In another example, the sentence “The forest was quiet, now” became:
The forest around her felt heavy, cradling itself in silence, the cacophony of the truck engine now gone, leaving her with a sensation that all sound had been sucked out of the air.
But my editor, bless her, was very thorough and patient and understanding, commenting for me to make it visceral, make the reader feel it, what was the character DOING? How did her body respond? What do you MEAN by “quiet” or “womanly characteristics”? What are the sounds like, what are the characteristics? Etc. And it reminded me that I had somehow lost touch–or my MUSE had lost touch (because I have to blame her or I’ll hate myself) with the very basics of good writing.
I do understand my tendency to avoid the sensory details in passages that required it; since I am an HSP, I have Sensory Processing Sensitivity, and my whole life has been about blocking those sensations, so I’m not overwhelmed. This is fine in day to day life, but on the page, I have to be able to let go of that and see, smell, feel, hear everything, and impart that to the reader. It’s a skill I must resurrect again, and hopefully, I’ve made strides in that direction with this current book.

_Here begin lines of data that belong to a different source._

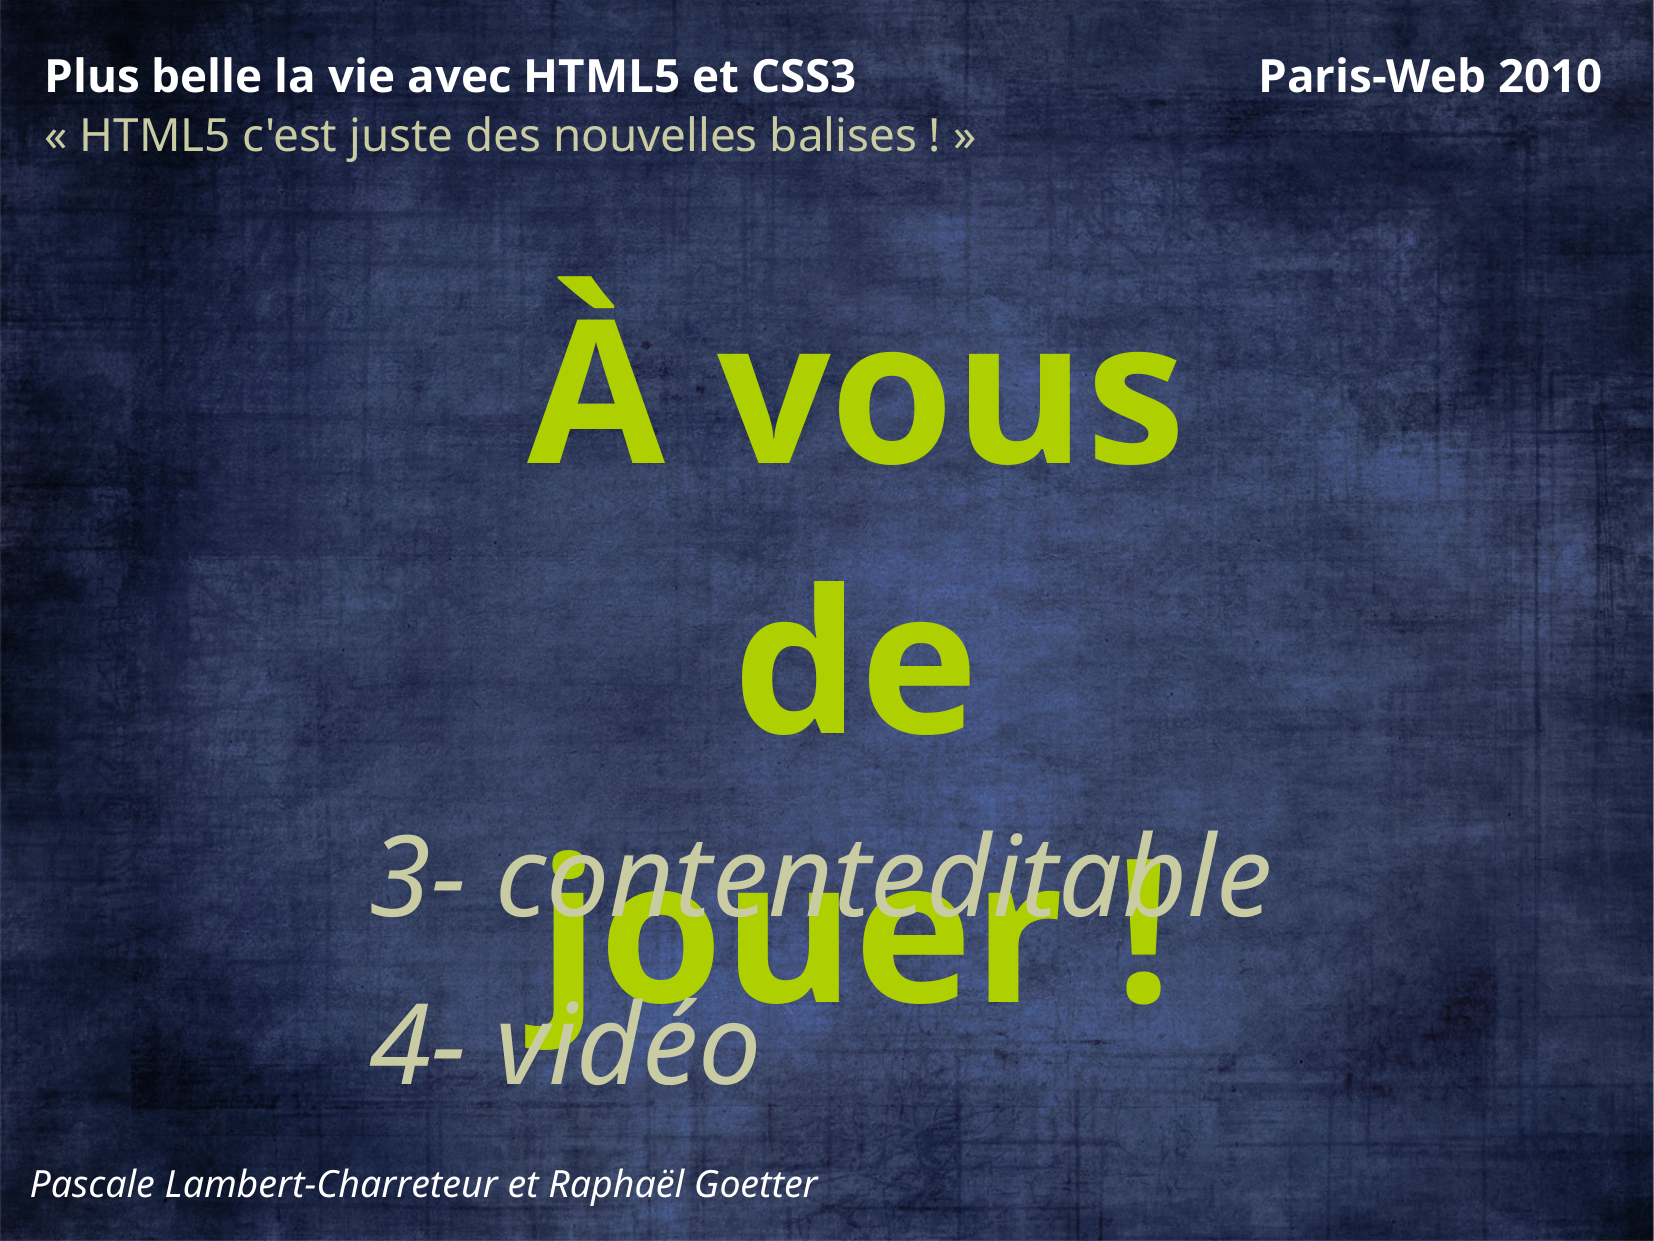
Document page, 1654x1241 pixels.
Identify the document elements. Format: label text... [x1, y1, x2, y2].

text_box À vous de jouer ! [383, 242, 1329, 709]
text_box « HTML5 c'est juste des nouvelles balises ! » [29, 88, 1447, 156]
picture [0, 0, 1654, 1241]
text_box Plus belle la vie avec HTML5 et CSS3 [29, 29, 1063, 88]
text_box Pascale Lambert-Charreteur et Raphaël Goetter [29, 1157, 1329, 1201]
text_box 3- contenteditable 4- vidéo [354, 773, 1300, 1056]
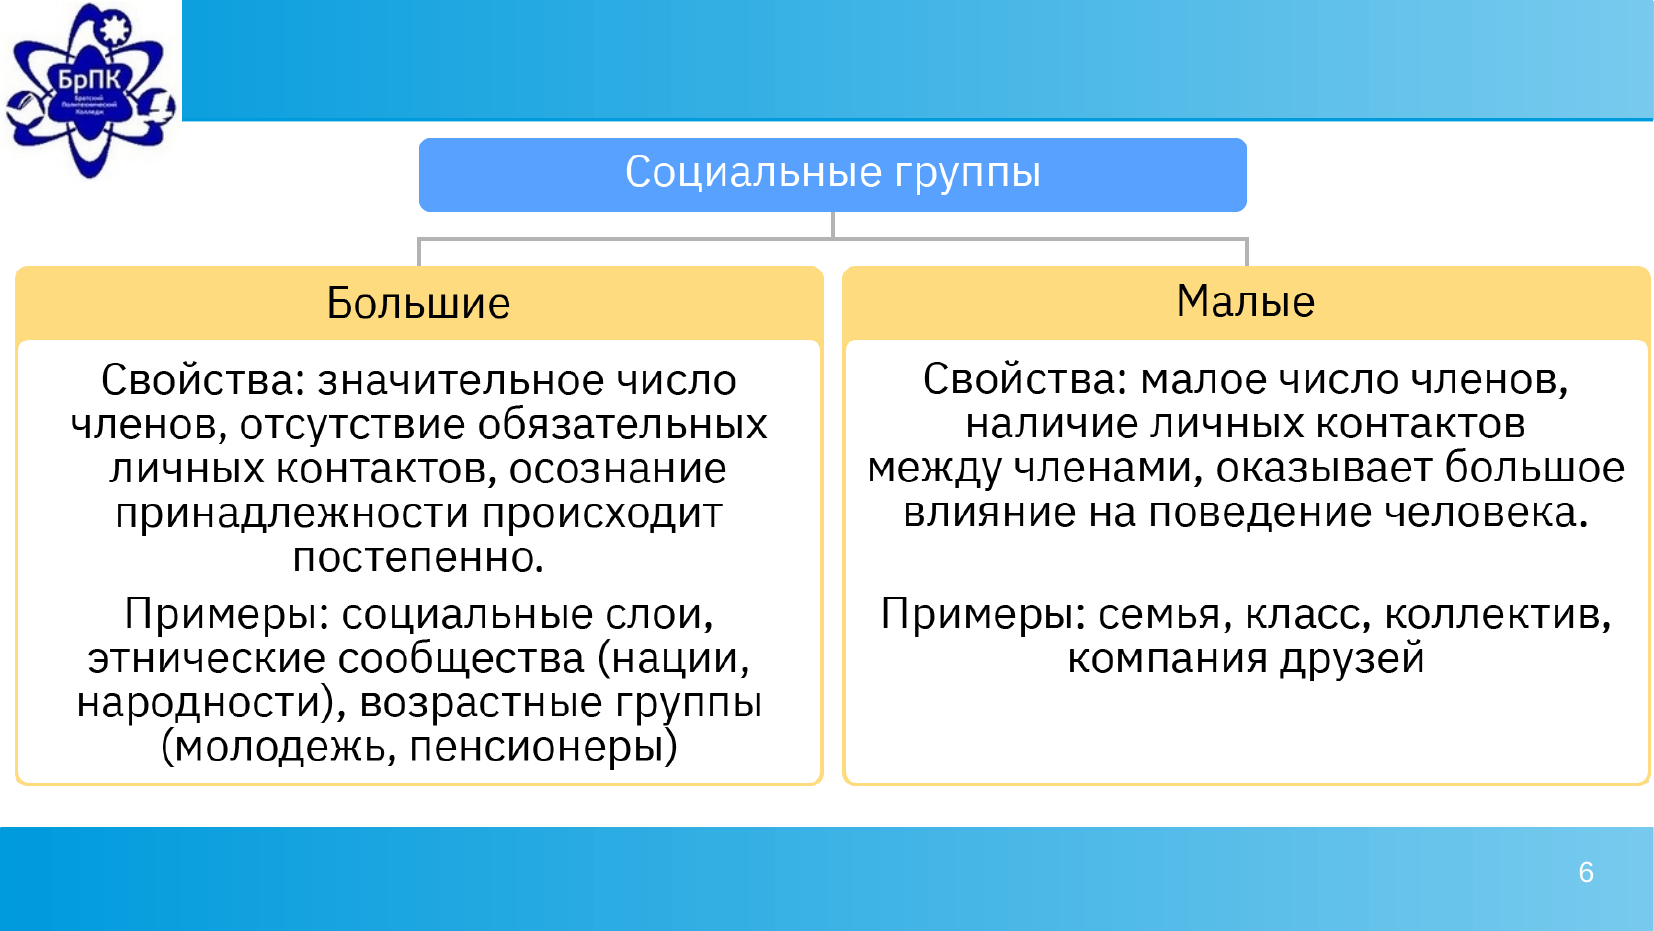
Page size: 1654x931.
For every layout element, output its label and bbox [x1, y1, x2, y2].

picture [0, 0, 1654, 795]
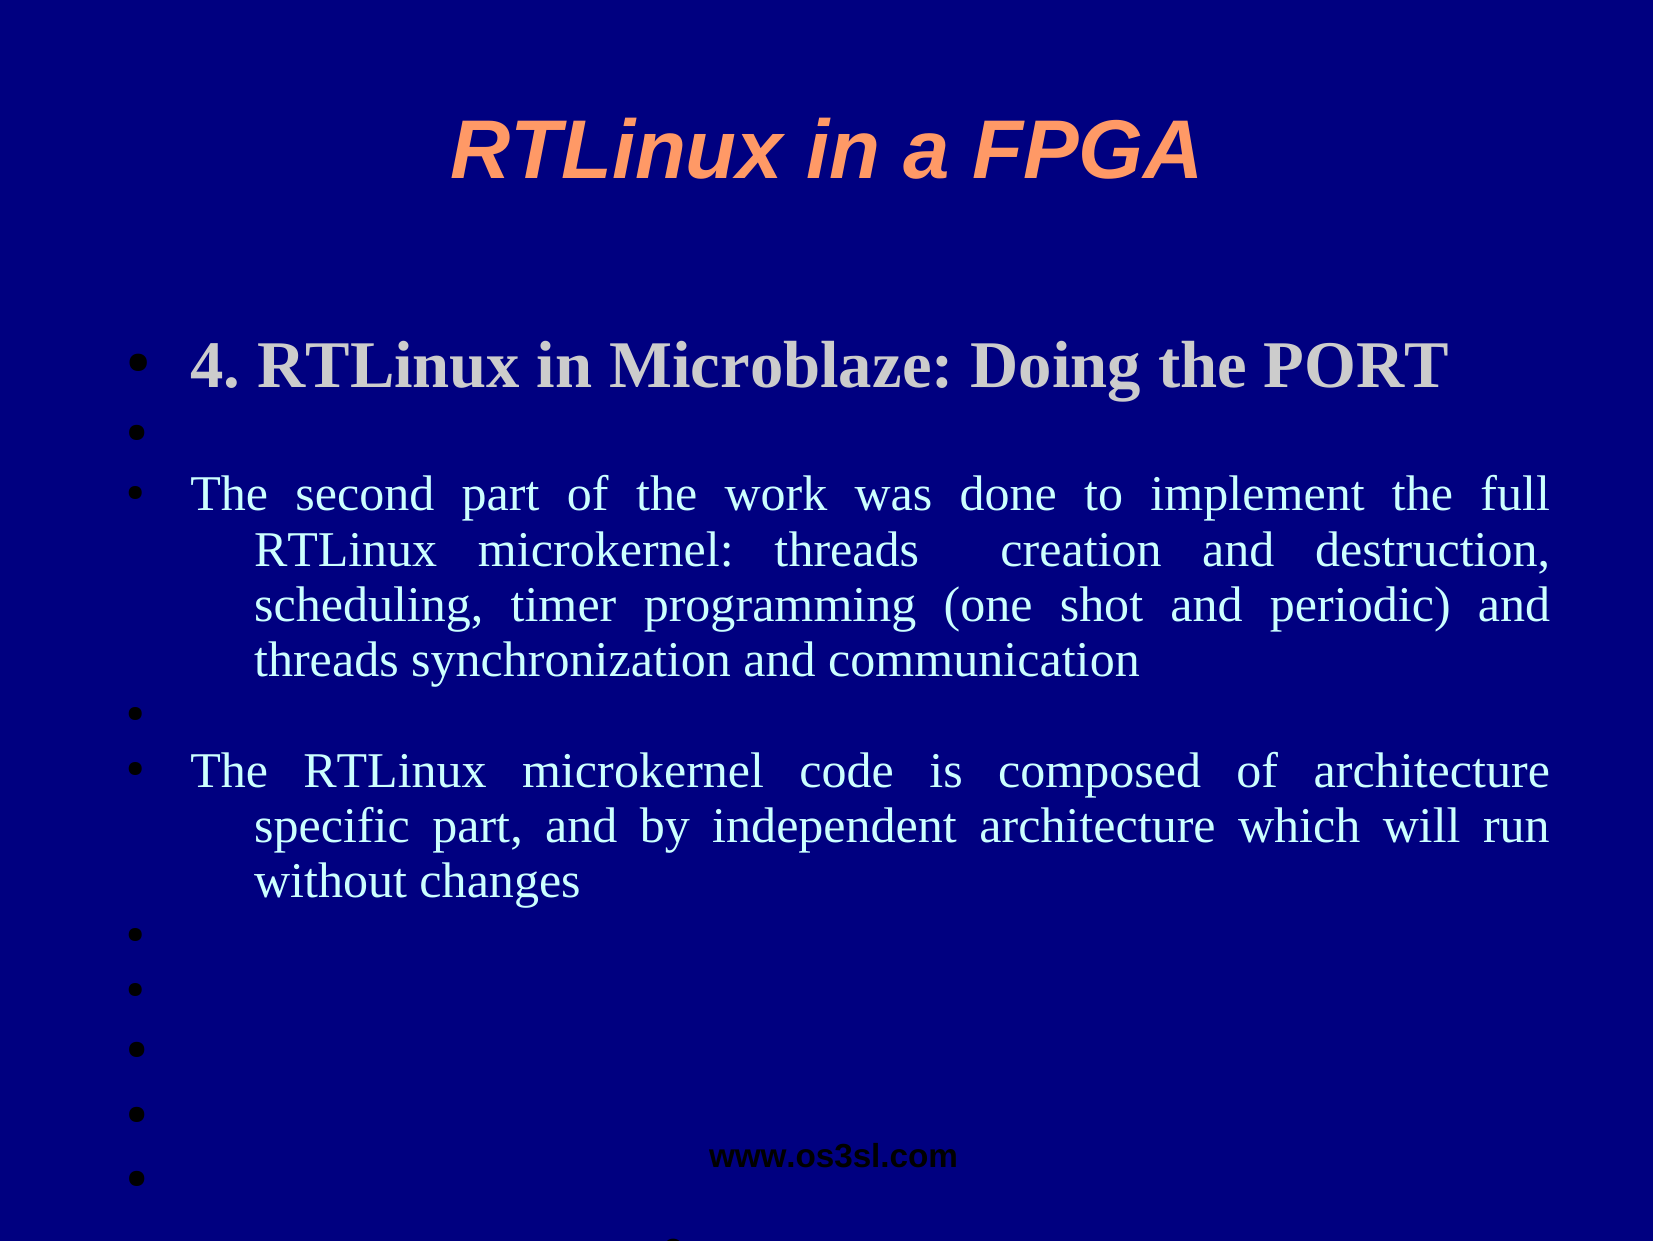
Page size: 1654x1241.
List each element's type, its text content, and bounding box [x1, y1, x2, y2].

text_box www.os3sl.com [709, 1137, 959, 1199]
subtitle 4. RTLinux in Microblaze: Doing the PORT The second part of the work was done to implement the full RTLinux microkernel: threads creation and destruction, scheduling, timer programming (one shot and periodic) and threads synchronization and communication The RTLinux microkernel code is composed of architecture specific part, and by independent architecture which will run without changes [112, 273, 1552, 1241]
title RTLinux in a FPGA [121, 46, 1534, 254]
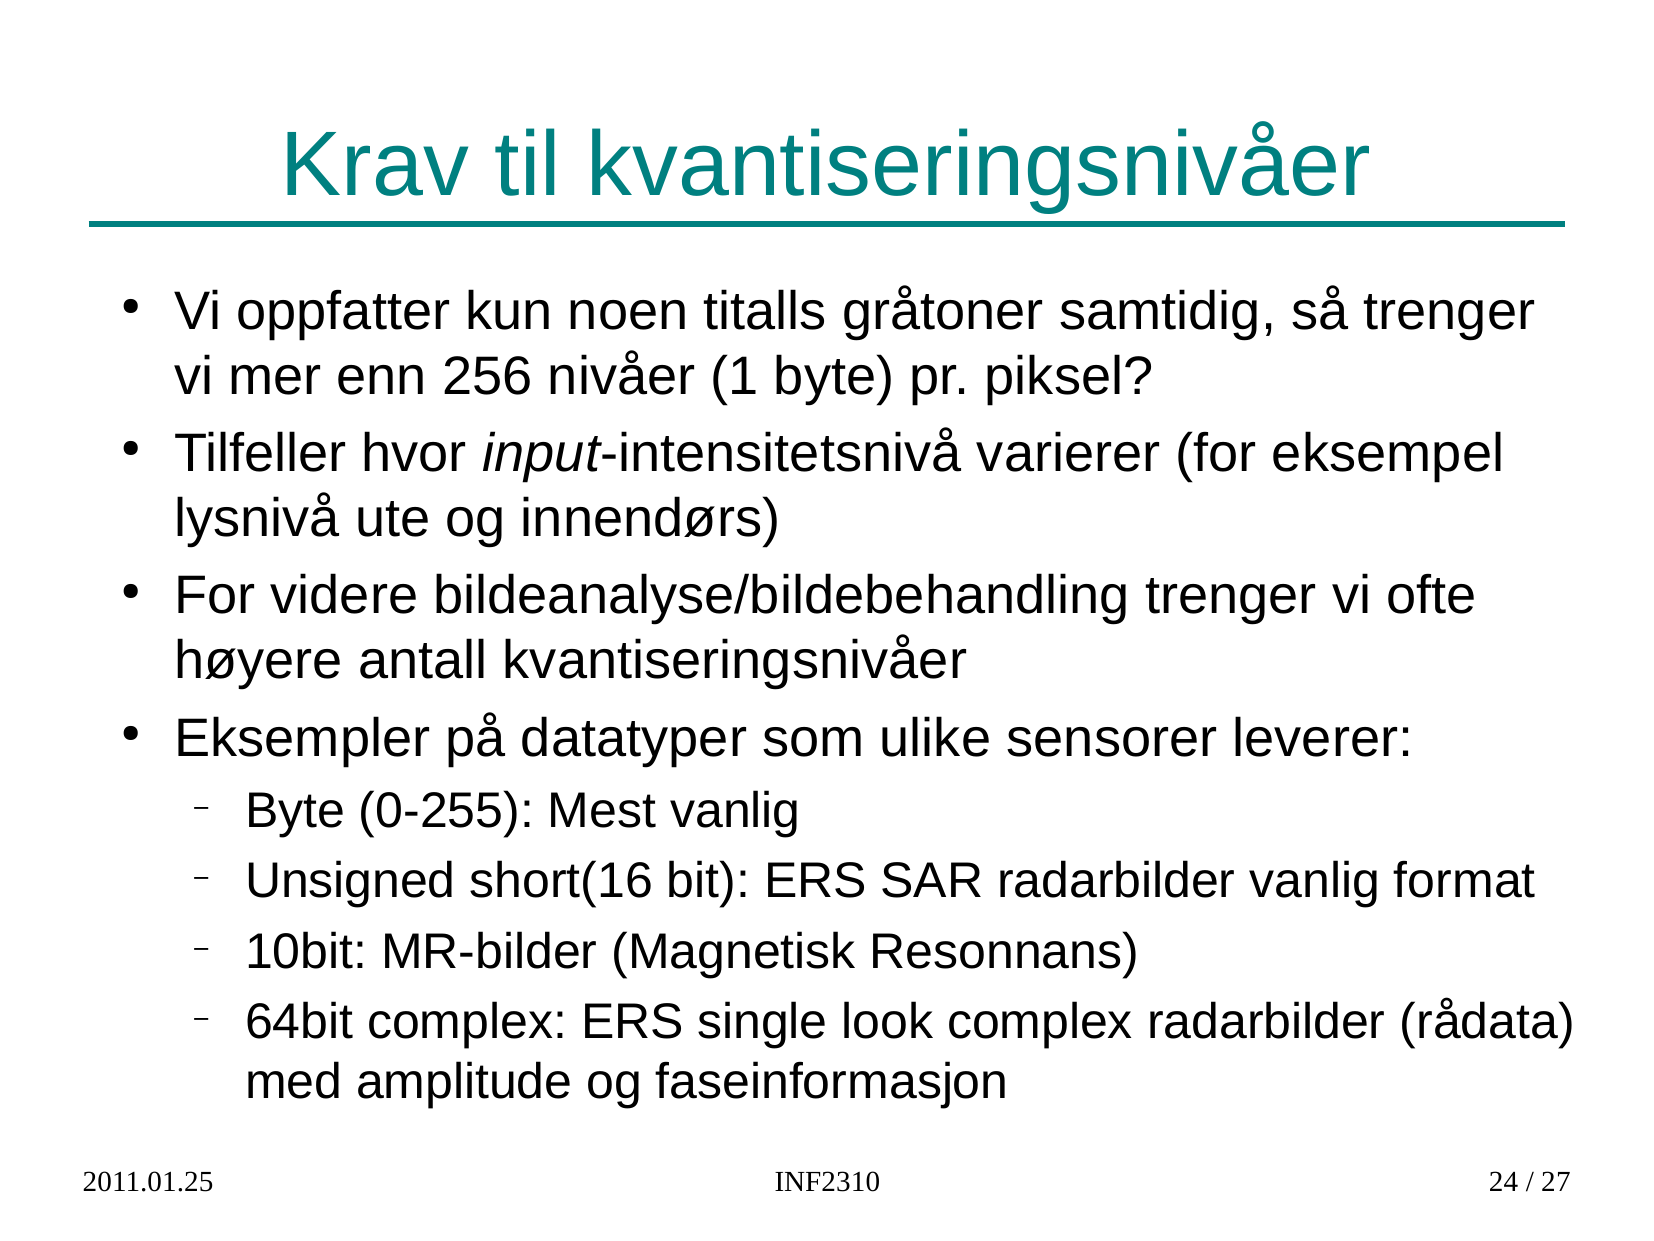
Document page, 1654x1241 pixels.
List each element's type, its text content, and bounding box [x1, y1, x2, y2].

I finally got to the REAL final draft, and it will hopefully be available in the next few days, at least in digital form.
But Another Justice was a very difficult book to write in many ways because of the theme and content. Not only were there ethical dilemmas and gray areas of right and wrong, but I had to delve into the psyche of some very bad men; into what I called in the text “Darker than the cavernous alcoves of their worthless souls.” Some of the scenes were actually painful to write. But I felt the story was an important one to tell, and it was valuable information for women to know that while this world can be beautiful, and people can be good and kind, there are always, and have always been, beastly men out there who have lost touch with that humanity, and this means women and children are at risk, and should be aware of it, and take precautions.
Another Justice was also difficult to categorize in many ways. It does have a couple of gay characters, but the story is not about their orientation so much as about the fact that they are ordinary people dealing with extraordinary circumstances. So I didn’t want to place this in the lesfic category, but it also wasn’t exactly the norm for mainstream fiction. It’s a crime novel, a revenge and vigilante novel, a novel about what happens when characters are pushed to the limit and what they do about it. It’s also about evil men, our system of justice, and how it often doesn’t address the very real problems we have in this society.
Ultimately, i hope it will be both edifying and engaging, as I try to make all my books.